| WORK TO BE COMPLETED |
From the line with "right shoulder: (980, 676)" through the line with "left shoulder: (1250, 677)", inclusive, return each line of the data below exactly and leave the rest out.

[[ RECORDS TO PROCESS open ]]

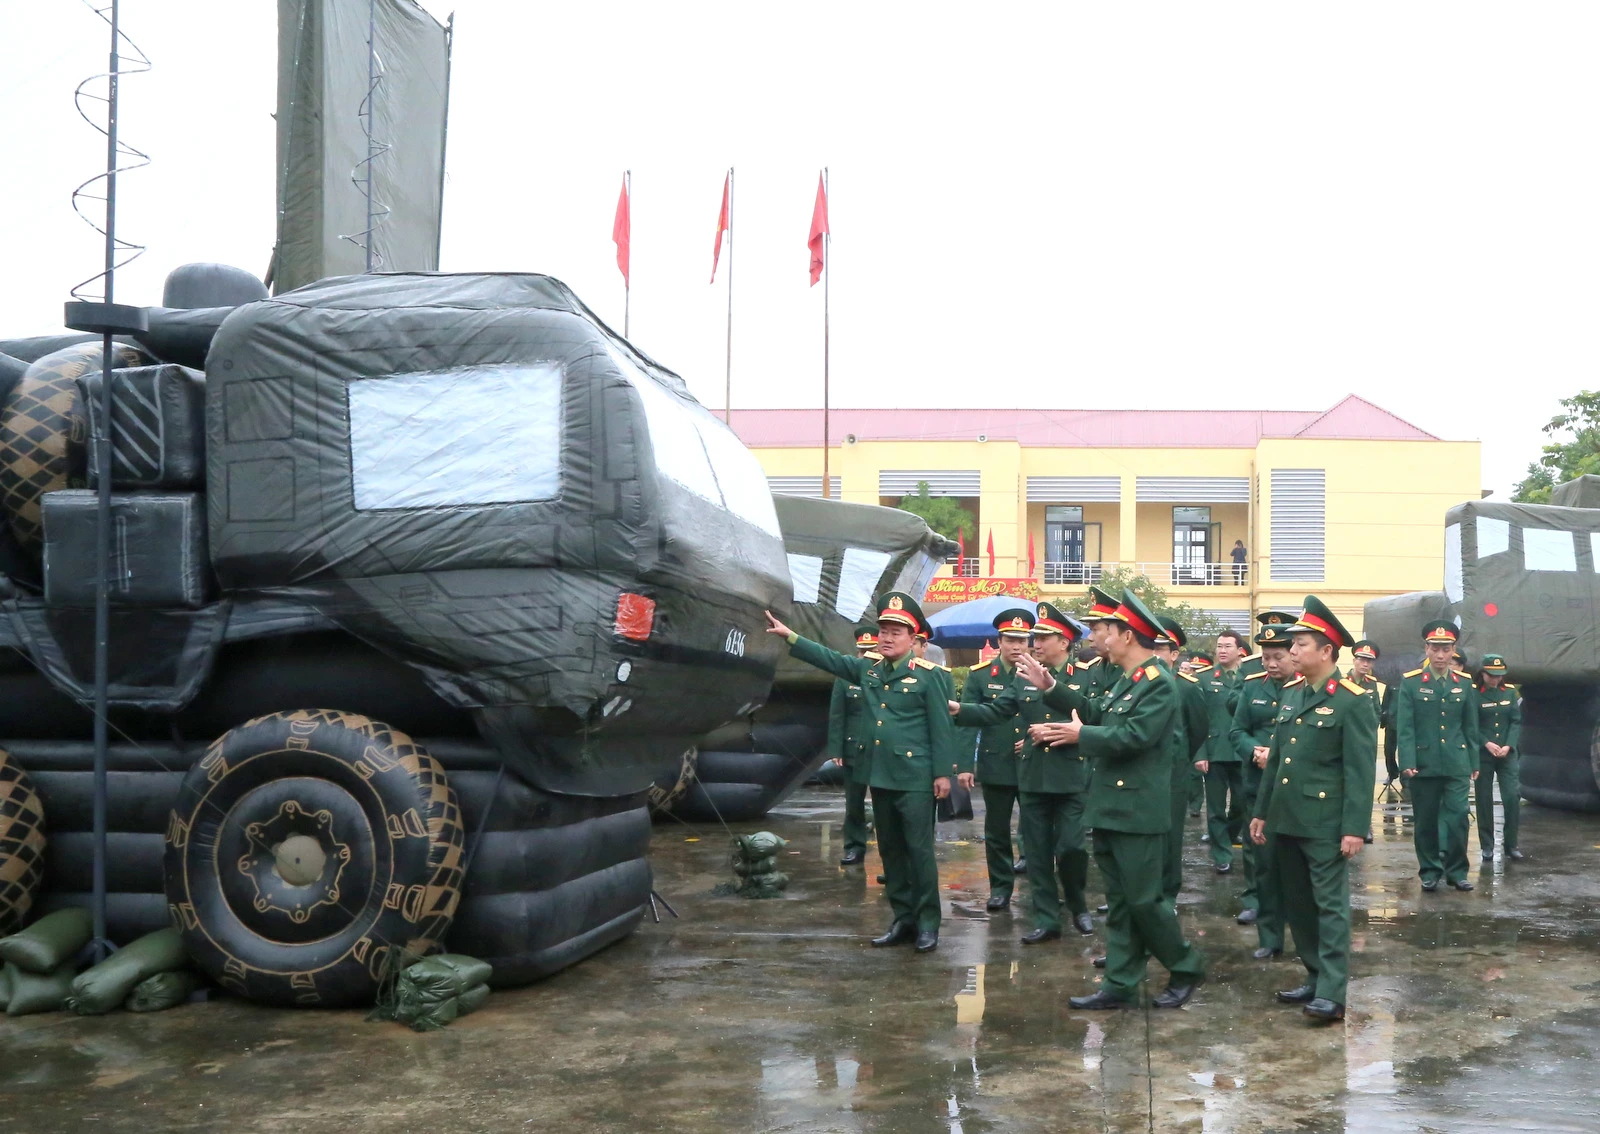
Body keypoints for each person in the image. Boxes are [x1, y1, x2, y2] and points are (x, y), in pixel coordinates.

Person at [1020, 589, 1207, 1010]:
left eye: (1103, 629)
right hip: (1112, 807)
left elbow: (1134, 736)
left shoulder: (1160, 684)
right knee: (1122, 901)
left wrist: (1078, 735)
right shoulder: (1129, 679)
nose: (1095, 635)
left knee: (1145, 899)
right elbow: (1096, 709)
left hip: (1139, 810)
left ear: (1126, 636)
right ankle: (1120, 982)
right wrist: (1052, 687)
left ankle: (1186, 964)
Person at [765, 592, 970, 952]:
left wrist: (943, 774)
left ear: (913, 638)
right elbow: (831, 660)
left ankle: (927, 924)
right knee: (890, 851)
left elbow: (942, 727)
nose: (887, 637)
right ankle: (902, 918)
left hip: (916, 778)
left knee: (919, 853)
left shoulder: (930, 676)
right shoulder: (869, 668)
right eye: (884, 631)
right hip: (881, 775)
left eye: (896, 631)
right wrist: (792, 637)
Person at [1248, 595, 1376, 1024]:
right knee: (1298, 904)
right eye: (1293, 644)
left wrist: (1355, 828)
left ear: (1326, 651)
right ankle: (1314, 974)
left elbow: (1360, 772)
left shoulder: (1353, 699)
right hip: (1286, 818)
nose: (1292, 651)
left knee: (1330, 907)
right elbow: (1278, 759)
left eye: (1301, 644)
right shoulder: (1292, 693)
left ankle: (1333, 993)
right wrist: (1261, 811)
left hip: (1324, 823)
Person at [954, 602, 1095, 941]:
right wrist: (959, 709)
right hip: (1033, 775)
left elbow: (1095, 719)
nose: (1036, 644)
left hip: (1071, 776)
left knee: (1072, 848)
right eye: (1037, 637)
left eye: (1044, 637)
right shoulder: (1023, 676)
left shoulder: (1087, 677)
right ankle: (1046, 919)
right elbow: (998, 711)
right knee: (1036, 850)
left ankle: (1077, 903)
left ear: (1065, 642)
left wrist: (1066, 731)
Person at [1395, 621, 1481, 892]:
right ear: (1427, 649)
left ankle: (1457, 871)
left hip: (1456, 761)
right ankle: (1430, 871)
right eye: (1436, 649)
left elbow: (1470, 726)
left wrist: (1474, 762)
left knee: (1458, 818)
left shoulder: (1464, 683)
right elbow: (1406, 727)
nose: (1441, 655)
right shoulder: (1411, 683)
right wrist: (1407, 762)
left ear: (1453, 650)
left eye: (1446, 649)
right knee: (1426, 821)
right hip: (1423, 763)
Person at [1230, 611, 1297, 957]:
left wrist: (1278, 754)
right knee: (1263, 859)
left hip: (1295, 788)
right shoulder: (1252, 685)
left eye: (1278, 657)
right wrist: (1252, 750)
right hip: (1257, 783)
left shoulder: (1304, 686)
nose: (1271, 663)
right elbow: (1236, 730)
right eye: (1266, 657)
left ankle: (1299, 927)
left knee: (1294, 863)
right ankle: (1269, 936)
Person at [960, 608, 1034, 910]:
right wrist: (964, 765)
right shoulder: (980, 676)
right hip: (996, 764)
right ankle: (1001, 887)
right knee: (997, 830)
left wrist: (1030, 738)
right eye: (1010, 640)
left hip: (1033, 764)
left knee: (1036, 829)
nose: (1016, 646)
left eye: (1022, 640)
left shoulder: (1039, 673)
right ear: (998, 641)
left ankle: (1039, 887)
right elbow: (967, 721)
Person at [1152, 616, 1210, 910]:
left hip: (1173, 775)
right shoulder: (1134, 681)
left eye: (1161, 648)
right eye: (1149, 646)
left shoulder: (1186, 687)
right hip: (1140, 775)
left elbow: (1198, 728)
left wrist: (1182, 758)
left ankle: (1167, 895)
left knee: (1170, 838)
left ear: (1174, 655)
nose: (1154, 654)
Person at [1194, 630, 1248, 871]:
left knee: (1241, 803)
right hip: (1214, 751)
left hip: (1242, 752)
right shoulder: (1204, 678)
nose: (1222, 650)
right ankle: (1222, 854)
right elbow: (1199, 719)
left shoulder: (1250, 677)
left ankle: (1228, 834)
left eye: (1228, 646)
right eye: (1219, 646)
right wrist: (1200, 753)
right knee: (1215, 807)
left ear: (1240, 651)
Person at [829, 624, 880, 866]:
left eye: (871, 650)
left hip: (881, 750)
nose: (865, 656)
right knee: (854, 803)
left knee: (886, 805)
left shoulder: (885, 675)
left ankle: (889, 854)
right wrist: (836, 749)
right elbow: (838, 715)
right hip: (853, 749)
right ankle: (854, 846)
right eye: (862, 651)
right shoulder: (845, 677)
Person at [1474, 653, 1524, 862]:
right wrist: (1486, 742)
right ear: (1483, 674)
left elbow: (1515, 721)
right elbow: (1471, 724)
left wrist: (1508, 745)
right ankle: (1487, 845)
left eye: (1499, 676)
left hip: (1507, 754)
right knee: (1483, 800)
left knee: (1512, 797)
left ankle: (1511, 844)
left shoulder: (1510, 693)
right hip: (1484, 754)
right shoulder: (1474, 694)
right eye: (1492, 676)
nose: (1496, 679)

[[ RECORDS TO PROCESS closed ]]
[[ RECORDS TO PROCESS open ]]

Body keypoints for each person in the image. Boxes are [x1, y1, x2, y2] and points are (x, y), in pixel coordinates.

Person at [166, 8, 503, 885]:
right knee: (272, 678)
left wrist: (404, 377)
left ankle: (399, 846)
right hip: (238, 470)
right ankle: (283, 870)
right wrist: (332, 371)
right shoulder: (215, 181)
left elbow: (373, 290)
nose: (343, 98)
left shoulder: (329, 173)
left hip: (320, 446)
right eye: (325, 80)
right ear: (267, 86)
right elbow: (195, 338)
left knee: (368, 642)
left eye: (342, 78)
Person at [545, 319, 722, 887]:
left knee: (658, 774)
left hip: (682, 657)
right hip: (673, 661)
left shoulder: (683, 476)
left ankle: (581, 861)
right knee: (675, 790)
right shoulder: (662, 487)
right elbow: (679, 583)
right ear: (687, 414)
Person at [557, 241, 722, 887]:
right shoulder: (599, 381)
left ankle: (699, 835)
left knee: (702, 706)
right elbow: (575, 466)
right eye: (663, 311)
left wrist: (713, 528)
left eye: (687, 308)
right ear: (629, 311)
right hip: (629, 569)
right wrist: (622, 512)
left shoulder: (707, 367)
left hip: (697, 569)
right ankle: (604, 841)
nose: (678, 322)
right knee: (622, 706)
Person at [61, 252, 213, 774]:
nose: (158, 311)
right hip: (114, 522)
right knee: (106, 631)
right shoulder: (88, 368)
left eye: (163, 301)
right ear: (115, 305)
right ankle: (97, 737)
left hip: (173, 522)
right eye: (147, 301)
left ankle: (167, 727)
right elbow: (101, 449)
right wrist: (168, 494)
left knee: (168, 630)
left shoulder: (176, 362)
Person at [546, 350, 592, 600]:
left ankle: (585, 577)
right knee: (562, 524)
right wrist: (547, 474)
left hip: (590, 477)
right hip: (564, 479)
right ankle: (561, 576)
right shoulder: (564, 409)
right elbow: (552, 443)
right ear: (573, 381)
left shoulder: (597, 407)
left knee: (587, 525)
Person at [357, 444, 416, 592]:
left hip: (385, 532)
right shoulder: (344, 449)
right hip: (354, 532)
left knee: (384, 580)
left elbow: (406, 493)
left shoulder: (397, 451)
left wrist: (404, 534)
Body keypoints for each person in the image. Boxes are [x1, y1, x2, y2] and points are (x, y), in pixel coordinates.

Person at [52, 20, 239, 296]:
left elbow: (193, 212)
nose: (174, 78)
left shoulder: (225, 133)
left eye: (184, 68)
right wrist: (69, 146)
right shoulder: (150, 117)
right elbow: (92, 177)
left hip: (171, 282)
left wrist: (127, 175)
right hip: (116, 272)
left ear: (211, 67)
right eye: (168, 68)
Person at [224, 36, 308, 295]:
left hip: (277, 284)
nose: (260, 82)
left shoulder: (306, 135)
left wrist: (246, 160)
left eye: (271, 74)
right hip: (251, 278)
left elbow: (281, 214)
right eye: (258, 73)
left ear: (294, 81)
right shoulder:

[[ RECORDS TO PROCESS closed ]]
[[ RECORDS TO PROCESS open ]]

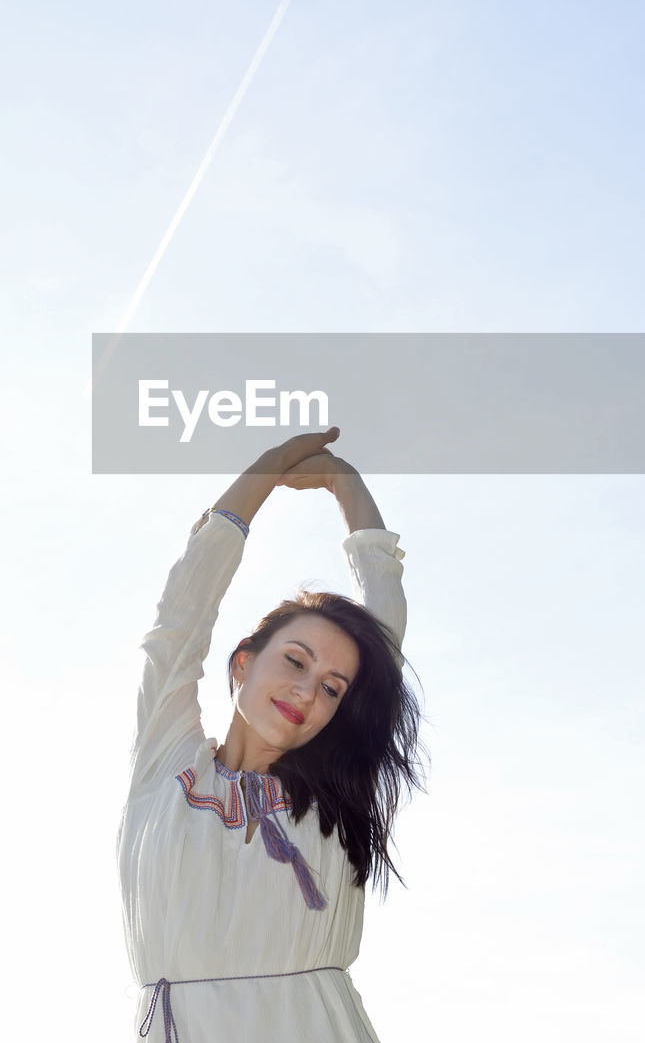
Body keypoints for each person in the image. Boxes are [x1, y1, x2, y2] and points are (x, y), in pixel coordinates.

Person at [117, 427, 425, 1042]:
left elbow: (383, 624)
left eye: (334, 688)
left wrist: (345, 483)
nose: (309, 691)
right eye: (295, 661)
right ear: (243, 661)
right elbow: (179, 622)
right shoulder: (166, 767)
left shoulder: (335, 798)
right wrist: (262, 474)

[[ RECORDS TO PROCESS closed ]]

| TASK OUTPUT |
right shoulder: (980, 676)
right hip: (996, 764)
right ankle: (1001, 887)
right knee: (997, 830)
left wrist: (1030, 738)
right eye: (1010, 640)
left hip: (1033, 764)
left knee: (1036, 829)
nose: (1016, 646)
left eye: (1022, 640)
left shoulder: (1039, 673)
right ear: (998, 641)
left ankle: (1039, 887)
right elbow: (967, 721)
Person at [1152, 616, 1210, 910]:
left hip: (1173, 775)
right shoulder: (1134, 681)
left eye: (1161, 648)
right eye: (1149, 646)
left shoulder: (1186, 687)
right hip: (1140, 775)
left elbow: (1198, 728)
left wrist: (1182, 758)
left ankle: (1167, 895)
left knee: (1170, 838)
left ear: (1174, 655)
nose: (1154, 654)
Person at [1194, 630, 1248, 871]:
left knee: (1241, 803)
right hip: (1214, 751)
left hip: (1242, 752)
right shoulder: (1204, 678)
nose: (1222, 650)
right ankle: (1222, 854)
right elbow: (1199, 719)
left shoulder: (1250, 677)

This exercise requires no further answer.